Na rede particular, o WhatsApp é menos comum e 56% disseram usar o aplicativo de mensagens para se comunicar com o aluno. Mais frequente é a comunicação por meio de plataformas da escola. Mesmo assim, o sentimento de despreparo diante do desafio de ensinar online é o mesmo. "As coisas foram impostas de um dia para o outro, com o isolamento. Ninguém teve tempo de se preparar", diz a professora de ensino fundamental de uma escola particular de elite da capital, que pediu para seu nome não ser divulgado. Ela dá aulas para a fase de alfabetização e passou a criar jogos em aplicativos, com quebra-cabeça, localização de palavras, para seus alunos. "Estamos fazendo o melhor possível, mas não é nem de longe o que a gente entende por educação. Isso é bastante angustiante."

A presidente executiva do Todos Pela Educação, Priscila Cruz, diz que poucas secretarias de Educação ou mesmo escolas particulares no País deram formação ou infraestrutura para professores em aulas não presenciais. A maioria dos profissionais tem usado seus próprios computadores, Wi-Fi ou celulares. "Não há preparação para aulas a distância e que são muito diferentes das presenciais. Não é intuitivo saber o que fazer online para assegurar a aprendizagem dos alunos", diz. "Os professores estão indo na tentativa e erro. E isso tem causado ainda mais estresse a um profissional que está sendo muito demandado nesse período."

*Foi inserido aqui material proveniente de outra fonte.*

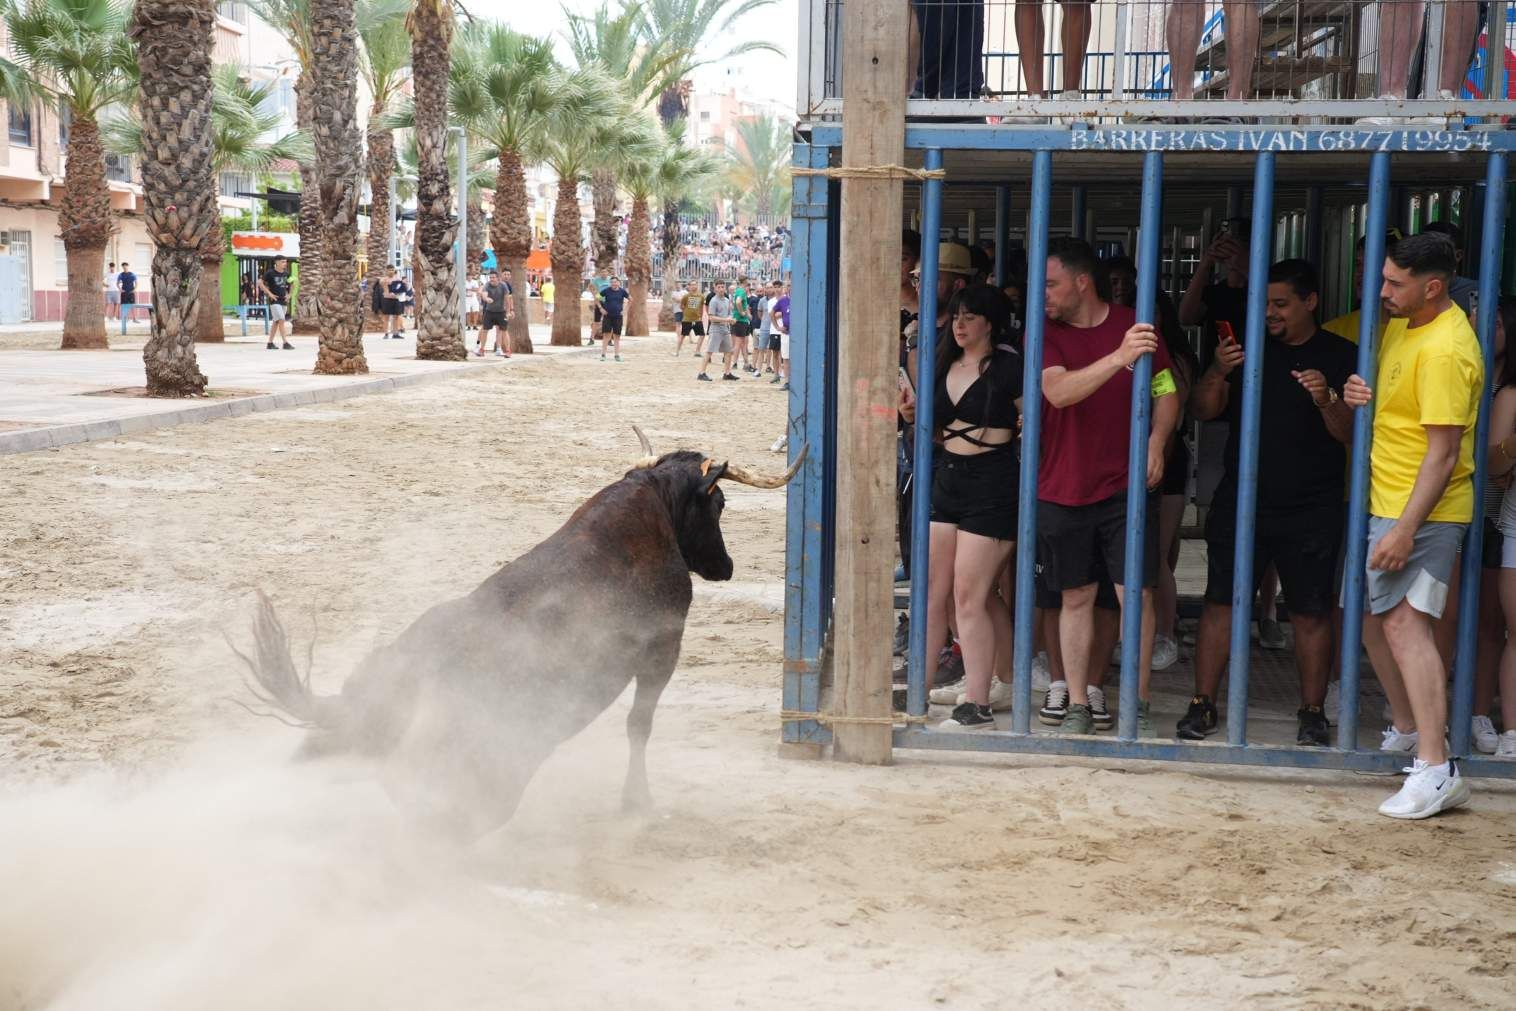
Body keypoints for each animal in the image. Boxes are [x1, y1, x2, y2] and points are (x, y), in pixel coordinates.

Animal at [236, 427, 806, 836]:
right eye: (721, 504)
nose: (725, 567)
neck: (655, 504)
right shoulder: (662, 650)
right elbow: (638, 726)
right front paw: (637, 803)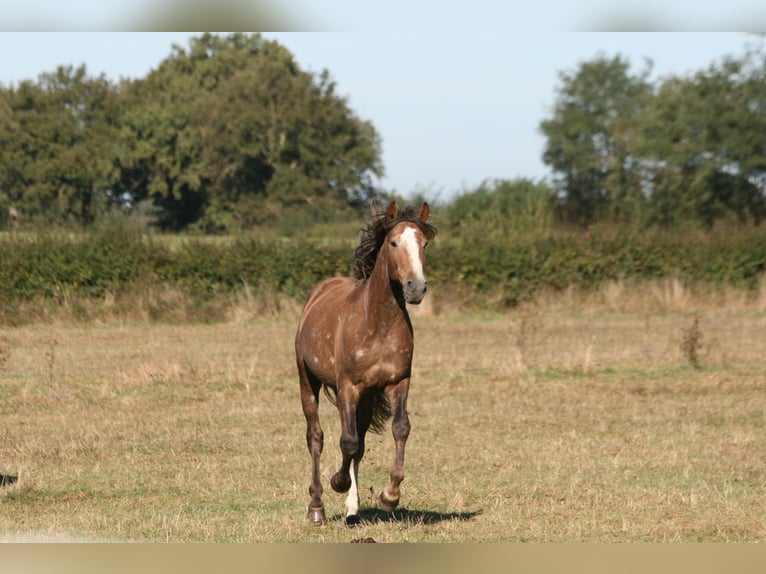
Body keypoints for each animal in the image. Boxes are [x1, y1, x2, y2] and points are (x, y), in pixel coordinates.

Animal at [296, 201, 438, 528]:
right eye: (394, 242)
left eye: (424, 244)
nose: (415, 288)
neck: (377, 323)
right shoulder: (348, 386)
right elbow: (346, 441)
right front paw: (338, 482)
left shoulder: (397, 383)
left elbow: (400, 429)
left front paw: (389, 496)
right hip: (308, 380)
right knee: (316, 437)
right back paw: (317, 507)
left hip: (368, 397)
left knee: (358, 442)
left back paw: (352, 510)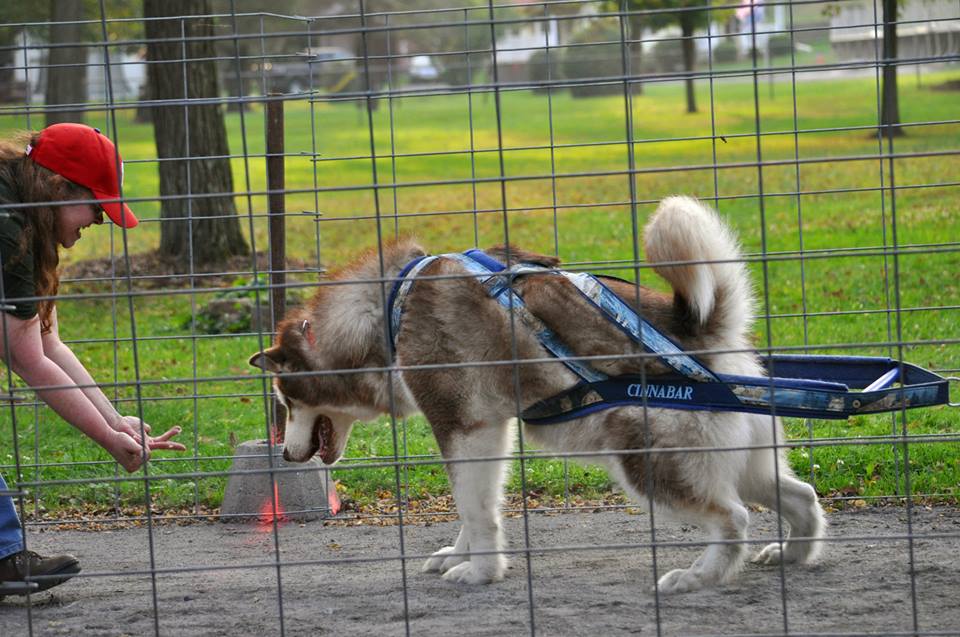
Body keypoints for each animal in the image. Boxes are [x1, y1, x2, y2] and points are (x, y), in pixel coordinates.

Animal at [249, 198, 824, 592]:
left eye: (285, 401)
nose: (285, 454)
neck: (391, 306)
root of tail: (707, 334)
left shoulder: (464, 428)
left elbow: (476, 511)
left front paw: (480, 572)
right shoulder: (490, 432)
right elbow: (475, 507)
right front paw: (459, 555)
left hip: (649, 464)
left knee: (733, 519)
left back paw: (699, 576)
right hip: (743, 461)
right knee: (801, 496)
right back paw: (791, 554)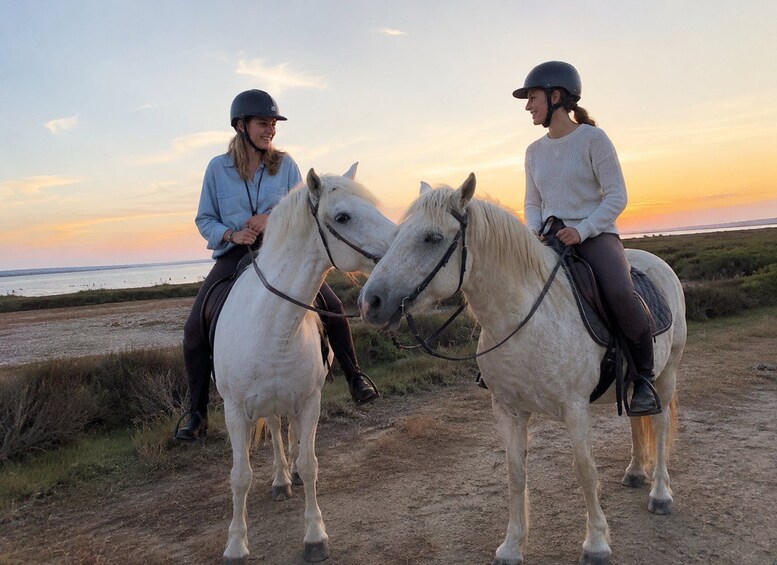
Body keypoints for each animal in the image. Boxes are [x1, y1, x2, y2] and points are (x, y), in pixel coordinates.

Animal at [214, 164, 397, 563]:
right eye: (342, 217)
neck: (272, 325)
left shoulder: (310, 401)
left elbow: (310, 464)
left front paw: (315, 536)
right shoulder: (235, 411)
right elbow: (239, 476)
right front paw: (235, 544)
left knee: (292, 436)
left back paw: (290, 477)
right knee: (276, 433)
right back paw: (281, 480)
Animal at [358, 173, 686, 565]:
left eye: (432, 238)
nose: (370, 303)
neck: (524, 319)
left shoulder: (575, 409)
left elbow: (585, 471)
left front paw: (596, 543)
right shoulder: (508, 410)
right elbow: (515, 475)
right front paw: (512, 546)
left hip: (665, 375)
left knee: (660, 425)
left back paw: (660, 494)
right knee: (638, 421)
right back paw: (636, 472)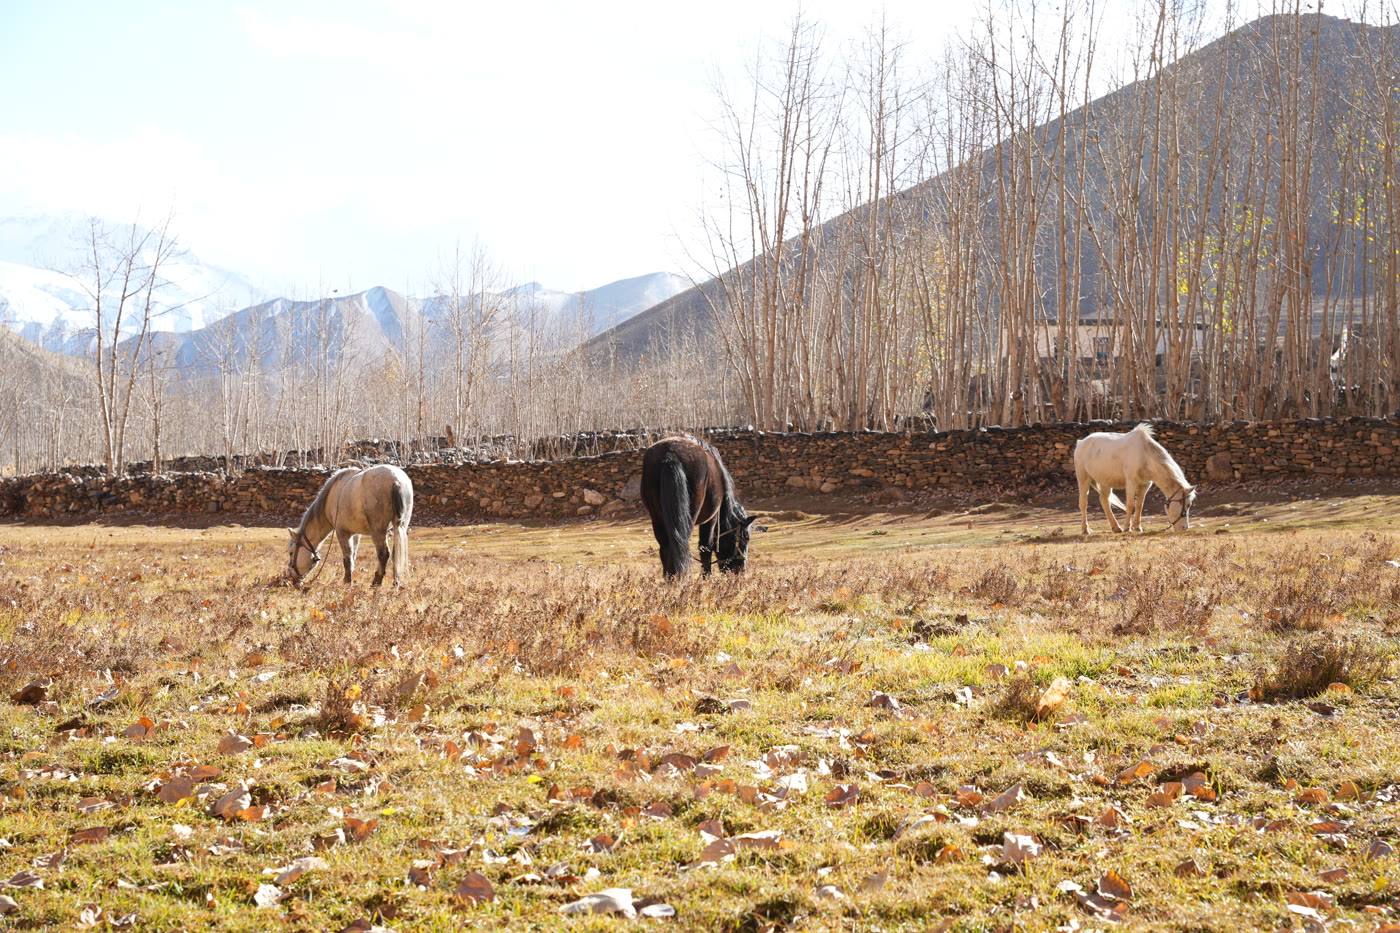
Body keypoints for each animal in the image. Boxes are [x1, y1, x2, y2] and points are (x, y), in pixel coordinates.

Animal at [640, 435, 756, 578]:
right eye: (745, 538)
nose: (740, 571)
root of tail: (669, 454)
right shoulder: (711, 519)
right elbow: (706, 547)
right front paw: (707, 577)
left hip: (657, 518)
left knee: (667, 548)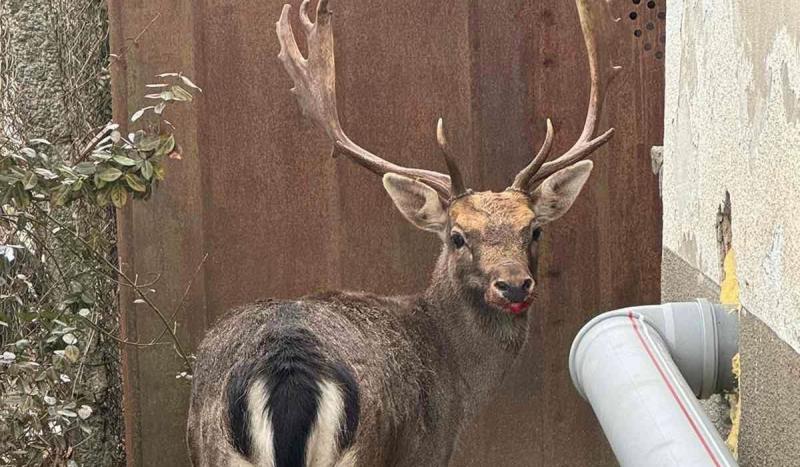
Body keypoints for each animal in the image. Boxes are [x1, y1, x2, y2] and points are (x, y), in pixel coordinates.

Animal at [188, 0, 620, 467]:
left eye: (534, 229)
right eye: (457, 236)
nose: (513, 285)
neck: (458, 382)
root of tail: (287, 371)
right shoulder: (429, 449)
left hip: (212, 448)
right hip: (362, 449)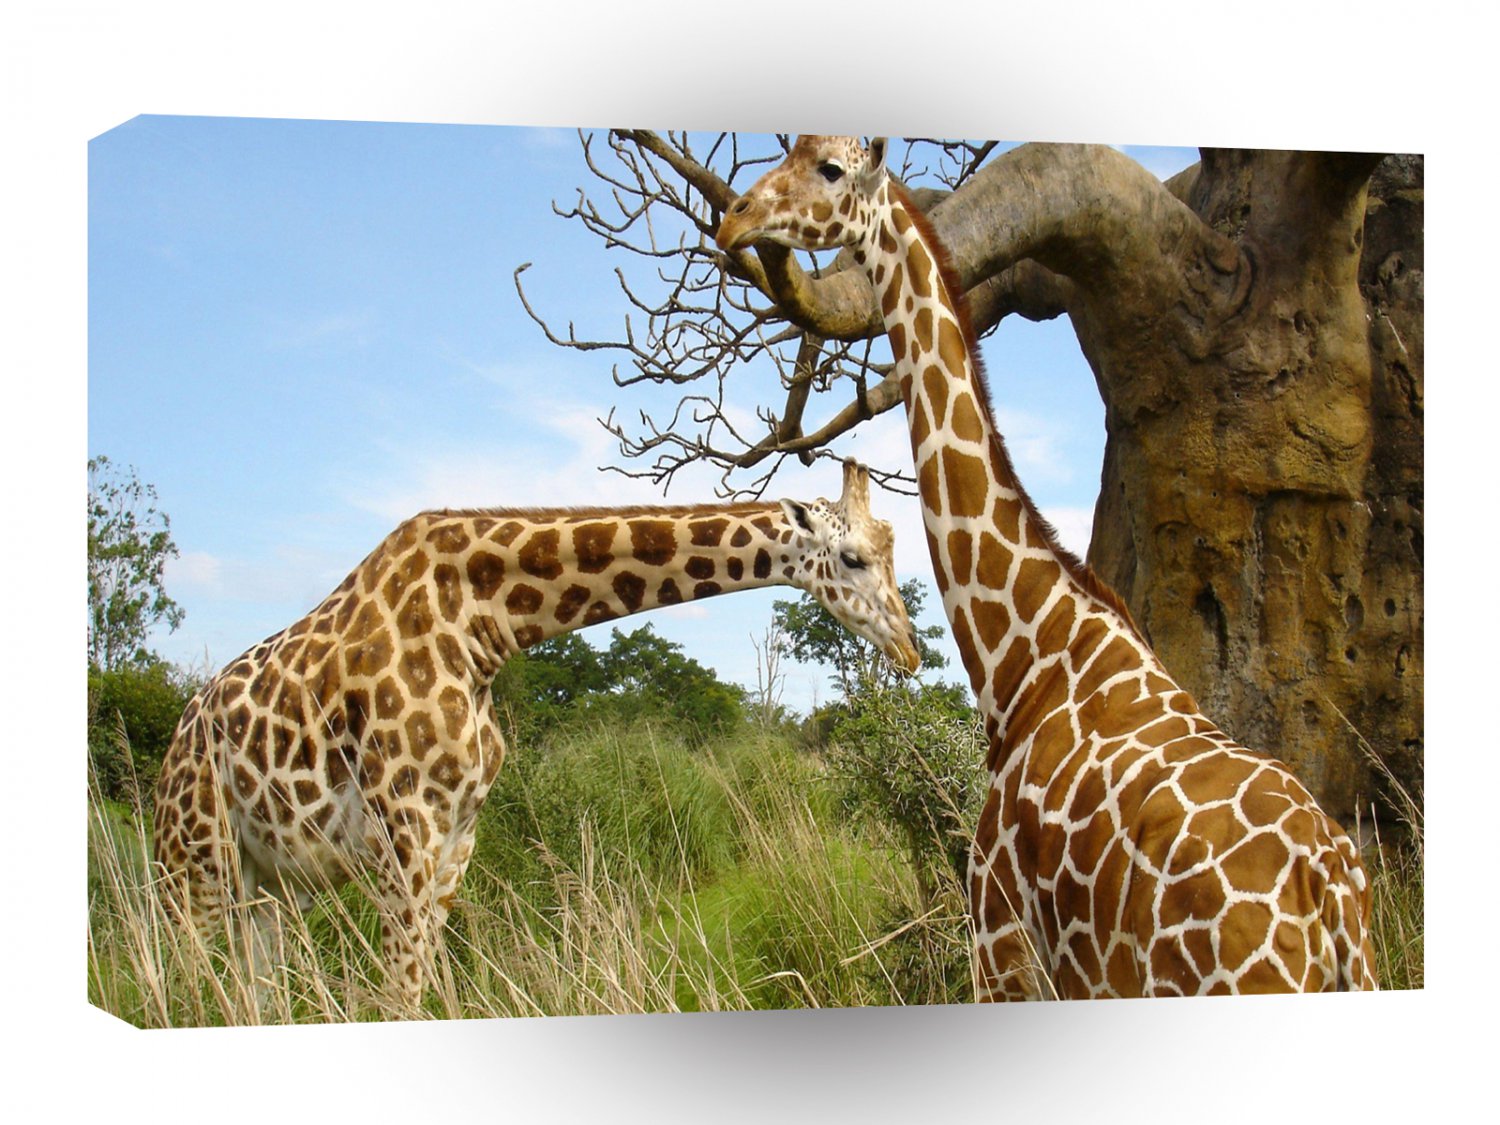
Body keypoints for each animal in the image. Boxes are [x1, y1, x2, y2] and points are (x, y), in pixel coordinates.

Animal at [152, 460, 919, 1011]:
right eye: (854, 558)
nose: (911, 652)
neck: (481, 624)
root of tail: (173, 749)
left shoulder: (457, 837)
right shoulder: (404, 830)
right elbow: (399, 997)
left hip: (272, 885)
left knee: (253, 995)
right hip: (193, 866)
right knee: (188, 986)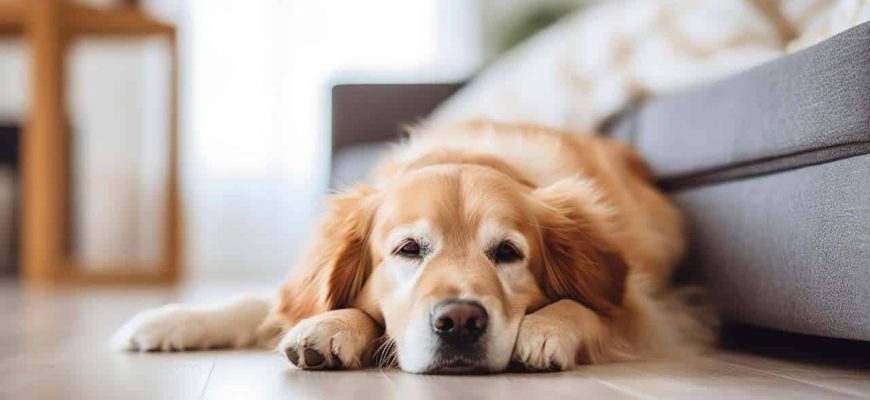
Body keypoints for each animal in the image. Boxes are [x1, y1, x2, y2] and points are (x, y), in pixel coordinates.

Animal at [114, 120, 716, 374]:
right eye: (408, 250)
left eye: (507, 253)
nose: (460, 322)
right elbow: (270, 302)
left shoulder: (653, 310)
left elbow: (590, 308)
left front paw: (547, 328)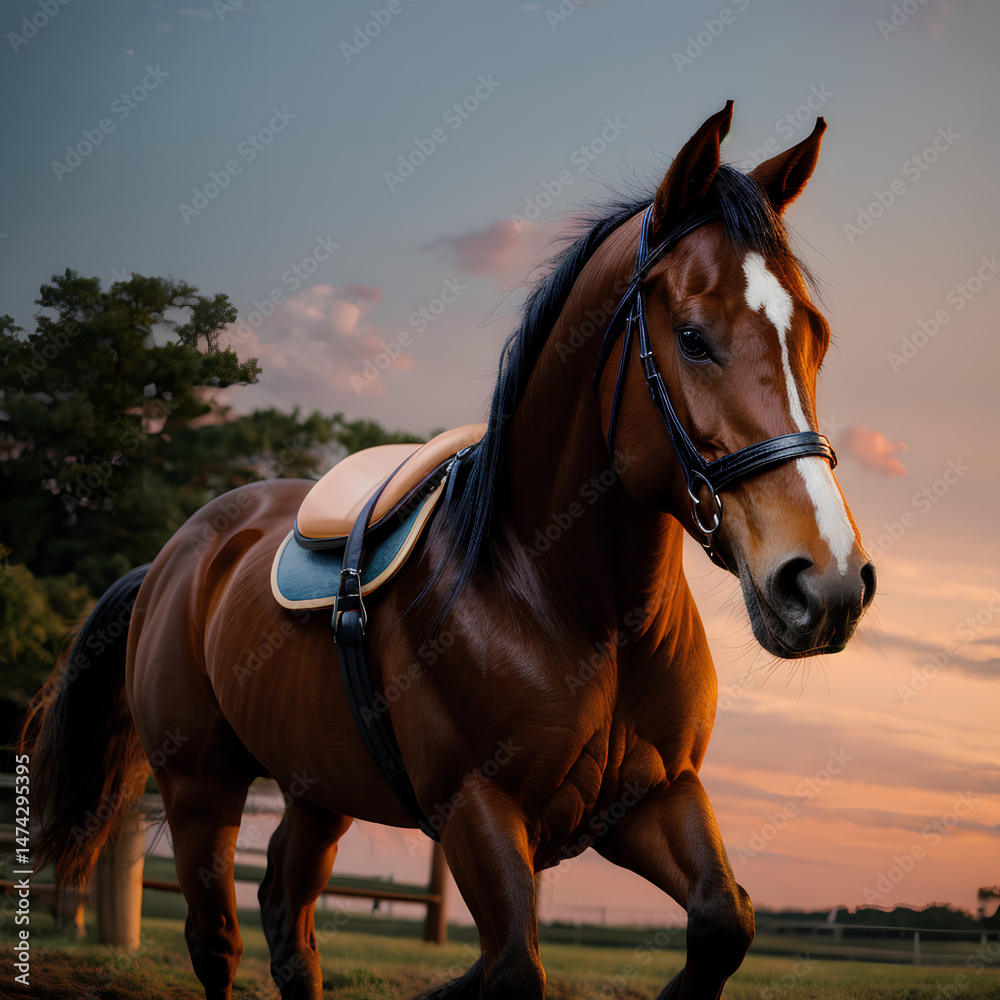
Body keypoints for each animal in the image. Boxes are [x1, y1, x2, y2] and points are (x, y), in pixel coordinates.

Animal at [24, 101, 875, 1000]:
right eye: (693, 338)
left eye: (815, 337)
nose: (826, 583)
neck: (571, 603)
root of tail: (177, 558)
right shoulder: (475, 809)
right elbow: (513, 967)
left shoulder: (657, 797)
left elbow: (722, 922)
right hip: (200, 788)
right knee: (217, 940)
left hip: (315, 788)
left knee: (288, 917)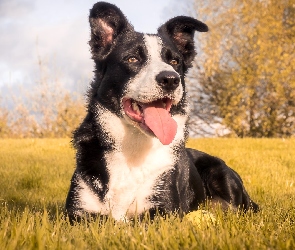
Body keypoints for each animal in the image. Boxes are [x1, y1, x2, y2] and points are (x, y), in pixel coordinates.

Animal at [65, 1, 260, 221]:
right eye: (132, 59)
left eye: (175, 62)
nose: (170, 79)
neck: (134, 145)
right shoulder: (77, 213)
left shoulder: (164, 210)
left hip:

A pesquisa ainda mostra que o cenário inclui uma saúde mental já prejudicada do professor. Quase 70% deles se disseram ansiosos e só 3%, realizados. E a maioria (75,2%) relatou que não recebeu até agora nenhum apoio emocional da escola em que trabalha. Mesmo em redes particulares, as equipes costumam se reunir online para discutir as abordagens pedagógicas durante a pandemia, mas raramente há grupos com psicólogos para que os professores possam expor o que sentem.

Em documento divulgado pelo Todos pela Educação na semana passada, o impacto emocional em professores foi um dos pontos principais apontados para que as escolas se preocupem na volta às aulas. O grupo de especialistas que analisou 43 pesquisas sobre momentos semelhantes ao atual, como desastres e guerras, diz que o suporte psicológico para professores é crucial porque, além de serem diretamente impactados pela crise, precisarão atuar na minimização dos efeitos sentidos pelos alunos.

A pesquisa "Sentimento e percepção dos professores brasileiros nos diferentes estágios do coronavírus no Brasil", do Instituto Península, ouve profissionais desde março e continuará até o fim da crise. Participaram nesta etapa 7.734 professores de escolas públicas e particulares do País, entre os dias 13 de abril e 14 de maio.